For water we know that: $c=4,185 \cfrac{kJ}{kg\cdot\Delta^{\circ}C }$. Now I want to prove that $1$ BTU is equal to $1,056$ kJ. In the following transformation I'm going to be using the fact that $\Delta^{\circ}F = \cfrac 95\Delta^{\circ}C$
$1BTU = 1[lb] \cdot c \cdot\Delta 1 ^{\circ}F = 0,454 [kg]  \cdot 4,185 \cfrac{kJ}{kg\cdot\Delta^{\circ}C }\cdot \Delta1 ^{\circ}F = \\ 0,454 [kg]  \cdot 4,185 \cfrac{kJ}{kg\cdot\cfrac59\Delta^{\circ}F }\cdot \Delta 1 ^{\circ}F$
After simplifying, we get that $1$ BTU is equal to $0,454 \cdot\cfrac95\cdot4,185[kJ]$; The correct anwser is that 
$1$ BTU is equal to  $0,454 \cdot\cfrac59\cdot4,185[kJ]$
I honestly cannot spot the mistake. Any help appreciated!
 A: In your derivation, I don't see where there could be an error. However, I think the problem is clarified by thinking about the specific heat capacity in degrees Fahrenheit.

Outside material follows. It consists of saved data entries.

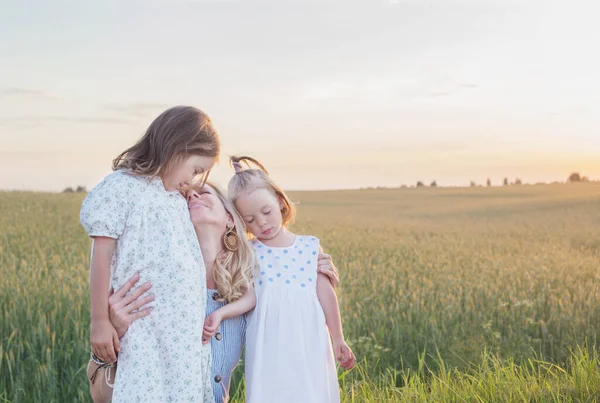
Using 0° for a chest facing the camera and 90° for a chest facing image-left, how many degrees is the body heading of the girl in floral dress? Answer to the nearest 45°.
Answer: approximately 315°

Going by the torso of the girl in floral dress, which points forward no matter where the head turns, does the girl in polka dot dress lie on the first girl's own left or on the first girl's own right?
on the first girl's own left
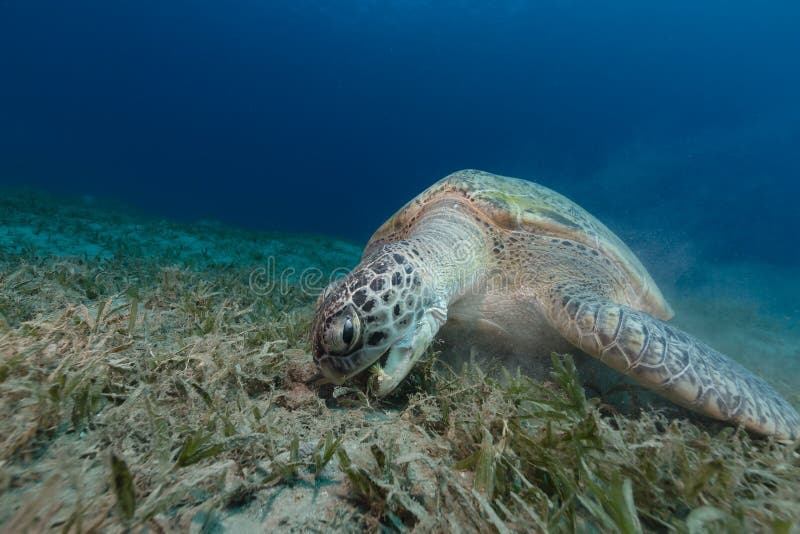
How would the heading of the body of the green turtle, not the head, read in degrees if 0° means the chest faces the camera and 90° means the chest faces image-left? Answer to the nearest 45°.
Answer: approximately 45°
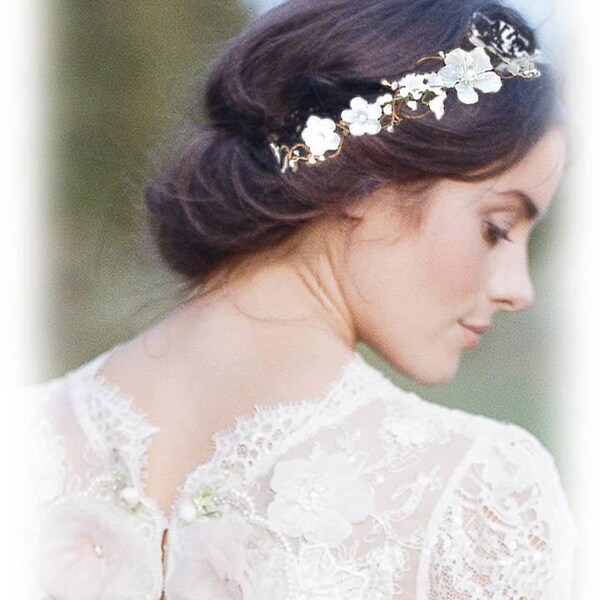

Specific heat capacity can be seen in the following way: "Informally, it is the amount of energy that must be added, in the form of heat, to one unit of mass of the substance in order to cause an increase of one unit in its temperature." [Wikipedia]
A change in degrees Celsius equals $\frac{5}{9}$ times that change in degrees Fahrenheit (as you said $\Delta ^{\circ} F = \frac{9}{5} \Delta^{\circ}C$). For a $\frac{5}{9}$ unit increase in temperature, $\frac{5}{9}$ of the amount of energy must be added. Therefore, to express the specific heat capacity in Fahrenheit, it is multiplied by $\frac{5}{9}$ (instead of divided). This results in the desired $0,454\cdot \frac{5}{9} \cdot 4,185 [kJ]$.
A: I suspect that the confusion is all about the definition of "specific heat". Let me try to avoid that altogether.
Observe that
$Q \propto m$ and $Q \propto T$ $\implies Q \propto mT$
where $Q = $ heat transfer, $m = $ mass of the substance and $T = $ change in temperature
Equivalently, $\frac{Q}{mT} = $ constant
In other words, $\frac{Q_1}{m_1T_1} = \frac{Q_2}{m_2T_2} = \ldots$
Now consider two cases:
$Q_1 = 1$ Cal $ = 4185$J, $m_1 = 1$kg and $T_1 = 1^\circ$C
and
$Q_2 = x$ J, $m_2 = 0.454$kg and $T_2 = \frac{5}{9}^\circ$C
Next solve
$\frac{x}{0.454 \times \frac{5}{9}} = \frac{4185}{1 \times 1}$
Finally $Q_2 = 1055.55$J